At the base of the rocket was the engine itself. Inside the combustion chamber the alcohol and liquid oxygen were injected through a complex injector system that ensured the propellants mixed efficiently. An ignition system started the reaction, and once combustion began the propellants burned rapidly, producing extremely hot gases. These gases expanded and rushed out through the rocket nozzle at very high speed. According to Newton’s third law, the reaction force from the escaping exhaust pushed the rocket upward. The engine produced roughly twenty-five tons of thrust, enough to accelerate the heavy missile away from the launch platform and continue propelling it upward for just over a minute.

During the powered portion of the flight the rocket needed to be steered carefully to ensure it followed the correct path. The V-2 used two different steering systems. Inside the exhaust stream were four graphite vanes mounted just below the engine nozzle. These vanes could be moved slightly into the exhaust flow to deflect the direction of the escaping gases. By altering the thrust direction in this way, the rocket could be turned during the early phase of flight when the missile was moving too slowly for aerodynamic control surfaces to be effective. As the rocket accelerated and the airflow over the vehicle increased, aerodynamic fins at the base of the missile began to assist with steering. Each of the four external fins contained a movable rudder surface that responded to signals from the guidance system, allowing more precise control once the rocket had reached high speed.

When the engine ignited on the launch platform, the rocket accelerated vertically before gradually tilting toward its programmed trajectory. The engine continued burning for about sixty to sixty-five seconds, during which time the rocket accelerated to several times the speed of sound. Once the rocket reached the velocity required for its target distance, the guidance system shut off the engine. By this point the missile was already travelling extremely fast and climbing steeply. Even without further thrust, its momentum carried it upward to altitudes approaching ninety kilometres, near the edge of space.

After reaching the peak of its trajectory, the rocket began to descend toward its target along a ballistic path similar to that of an artillery shell, though on a much larger scale. During this phase there was no further propulsion. Gravity pulled the missile back toward Earth, and it accelerated again as it fell through the atmosphere. Because the rocket travelled faster than the speed of sound, it struck its target before the sound of its approach could be heard. The impact triggered the fuze in the warhead, detonating the explosive charge.

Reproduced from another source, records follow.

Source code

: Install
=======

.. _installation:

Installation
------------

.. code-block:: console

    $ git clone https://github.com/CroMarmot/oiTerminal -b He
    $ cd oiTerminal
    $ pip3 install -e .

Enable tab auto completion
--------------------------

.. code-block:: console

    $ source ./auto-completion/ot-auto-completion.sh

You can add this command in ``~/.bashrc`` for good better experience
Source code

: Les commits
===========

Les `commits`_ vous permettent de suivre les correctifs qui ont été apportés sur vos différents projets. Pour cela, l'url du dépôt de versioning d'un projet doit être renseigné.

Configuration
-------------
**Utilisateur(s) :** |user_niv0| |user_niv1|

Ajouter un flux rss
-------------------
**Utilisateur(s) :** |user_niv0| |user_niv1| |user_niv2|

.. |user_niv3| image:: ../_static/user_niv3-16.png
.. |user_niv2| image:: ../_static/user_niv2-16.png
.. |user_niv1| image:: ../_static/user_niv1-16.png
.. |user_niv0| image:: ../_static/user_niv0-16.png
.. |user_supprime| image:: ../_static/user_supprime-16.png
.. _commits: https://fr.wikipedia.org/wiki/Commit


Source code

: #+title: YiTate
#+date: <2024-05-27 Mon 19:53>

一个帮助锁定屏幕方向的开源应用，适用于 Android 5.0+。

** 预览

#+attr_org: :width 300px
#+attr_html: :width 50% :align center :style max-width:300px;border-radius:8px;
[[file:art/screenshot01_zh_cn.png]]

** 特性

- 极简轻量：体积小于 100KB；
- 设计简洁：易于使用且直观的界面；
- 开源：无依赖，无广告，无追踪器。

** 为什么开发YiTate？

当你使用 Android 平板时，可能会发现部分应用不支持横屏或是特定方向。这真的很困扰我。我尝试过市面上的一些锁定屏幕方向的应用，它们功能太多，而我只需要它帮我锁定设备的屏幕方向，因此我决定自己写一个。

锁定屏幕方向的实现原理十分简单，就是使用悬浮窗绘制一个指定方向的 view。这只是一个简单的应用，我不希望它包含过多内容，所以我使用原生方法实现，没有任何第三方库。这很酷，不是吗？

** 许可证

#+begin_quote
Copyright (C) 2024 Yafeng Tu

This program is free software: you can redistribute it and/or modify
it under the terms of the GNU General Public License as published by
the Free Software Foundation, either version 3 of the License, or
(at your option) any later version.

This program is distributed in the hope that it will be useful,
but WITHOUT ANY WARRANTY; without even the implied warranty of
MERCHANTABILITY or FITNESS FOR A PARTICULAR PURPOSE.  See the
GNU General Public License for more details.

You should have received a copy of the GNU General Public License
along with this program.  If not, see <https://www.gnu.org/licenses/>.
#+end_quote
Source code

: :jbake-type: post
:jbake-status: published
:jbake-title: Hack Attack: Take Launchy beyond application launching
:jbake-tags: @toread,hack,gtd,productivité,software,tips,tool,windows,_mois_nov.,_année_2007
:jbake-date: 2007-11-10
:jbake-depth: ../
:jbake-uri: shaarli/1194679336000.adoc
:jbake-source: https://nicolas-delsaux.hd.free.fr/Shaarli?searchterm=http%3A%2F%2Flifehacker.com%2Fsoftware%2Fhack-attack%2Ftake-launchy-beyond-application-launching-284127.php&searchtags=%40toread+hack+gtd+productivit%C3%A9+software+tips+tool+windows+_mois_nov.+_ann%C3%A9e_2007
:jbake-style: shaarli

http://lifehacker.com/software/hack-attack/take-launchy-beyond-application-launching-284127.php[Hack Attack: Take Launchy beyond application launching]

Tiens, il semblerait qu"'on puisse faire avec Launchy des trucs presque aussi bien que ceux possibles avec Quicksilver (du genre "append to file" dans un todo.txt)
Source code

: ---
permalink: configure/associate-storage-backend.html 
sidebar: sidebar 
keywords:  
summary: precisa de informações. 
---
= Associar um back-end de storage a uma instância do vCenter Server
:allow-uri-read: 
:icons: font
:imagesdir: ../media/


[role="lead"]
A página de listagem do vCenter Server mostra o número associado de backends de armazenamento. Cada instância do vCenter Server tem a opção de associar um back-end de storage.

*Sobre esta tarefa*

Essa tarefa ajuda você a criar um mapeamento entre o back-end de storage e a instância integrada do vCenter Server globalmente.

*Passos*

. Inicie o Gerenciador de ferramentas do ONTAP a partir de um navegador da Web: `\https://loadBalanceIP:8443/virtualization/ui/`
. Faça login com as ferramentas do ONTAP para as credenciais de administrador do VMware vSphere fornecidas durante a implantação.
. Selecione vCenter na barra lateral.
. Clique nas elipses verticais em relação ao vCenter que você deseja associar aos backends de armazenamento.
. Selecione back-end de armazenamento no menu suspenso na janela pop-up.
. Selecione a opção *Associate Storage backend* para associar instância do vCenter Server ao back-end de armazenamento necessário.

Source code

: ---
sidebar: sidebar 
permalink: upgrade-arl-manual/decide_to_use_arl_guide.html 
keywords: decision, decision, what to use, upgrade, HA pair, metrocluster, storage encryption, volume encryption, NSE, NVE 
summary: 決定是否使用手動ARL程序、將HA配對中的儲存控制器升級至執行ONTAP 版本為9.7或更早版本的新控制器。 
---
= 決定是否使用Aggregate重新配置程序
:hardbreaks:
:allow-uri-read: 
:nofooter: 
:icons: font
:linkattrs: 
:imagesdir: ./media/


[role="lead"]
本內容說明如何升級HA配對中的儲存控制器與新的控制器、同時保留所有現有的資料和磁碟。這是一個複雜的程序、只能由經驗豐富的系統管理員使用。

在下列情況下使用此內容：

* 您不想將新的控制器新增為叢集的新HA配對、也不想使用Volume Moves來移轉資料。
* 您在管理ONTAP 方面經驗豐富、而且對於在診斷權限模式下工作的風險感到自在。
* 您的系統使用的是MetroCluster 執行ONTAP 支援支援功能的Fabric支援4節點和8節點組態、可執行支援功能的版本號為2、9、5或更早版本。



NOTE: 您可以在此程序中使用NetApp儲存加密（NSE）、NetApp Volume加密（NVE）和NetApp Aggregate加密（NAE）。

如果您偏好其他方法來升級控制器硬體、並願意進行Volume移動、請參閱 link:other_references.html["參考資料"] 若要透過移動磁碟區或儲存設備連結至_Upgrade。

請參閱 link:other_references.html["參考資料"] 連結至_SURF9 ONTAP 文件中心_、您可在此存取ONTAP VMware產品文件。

The internal arrangement shown in the cutaway reference drawing illustrates how carefully balanced the rocket’s design had to be. The heavy warhead was placed at the front, the guidance instruments just behind it, the large propellant tanks in the central structure, and the engine and steering systems at the rear. Each component depended on the others. The pumps supplied propellant to the engine, the engine produced the thrust required for flight, the guidance system maintained the rocket’s direction, and the warhead provided the destructive payload.

Although it was developed as a weapon, the V-2 represented a major technological step in rocketry. Many of its features—liquid propellants, turbopumps, gyroscopic guidance and high-altitude ballistic flight—later became fundamental elements of space launch vehicles and modern missiles. The engineering principles demonstrated by the rocket would influence rocket development long after the war had ended.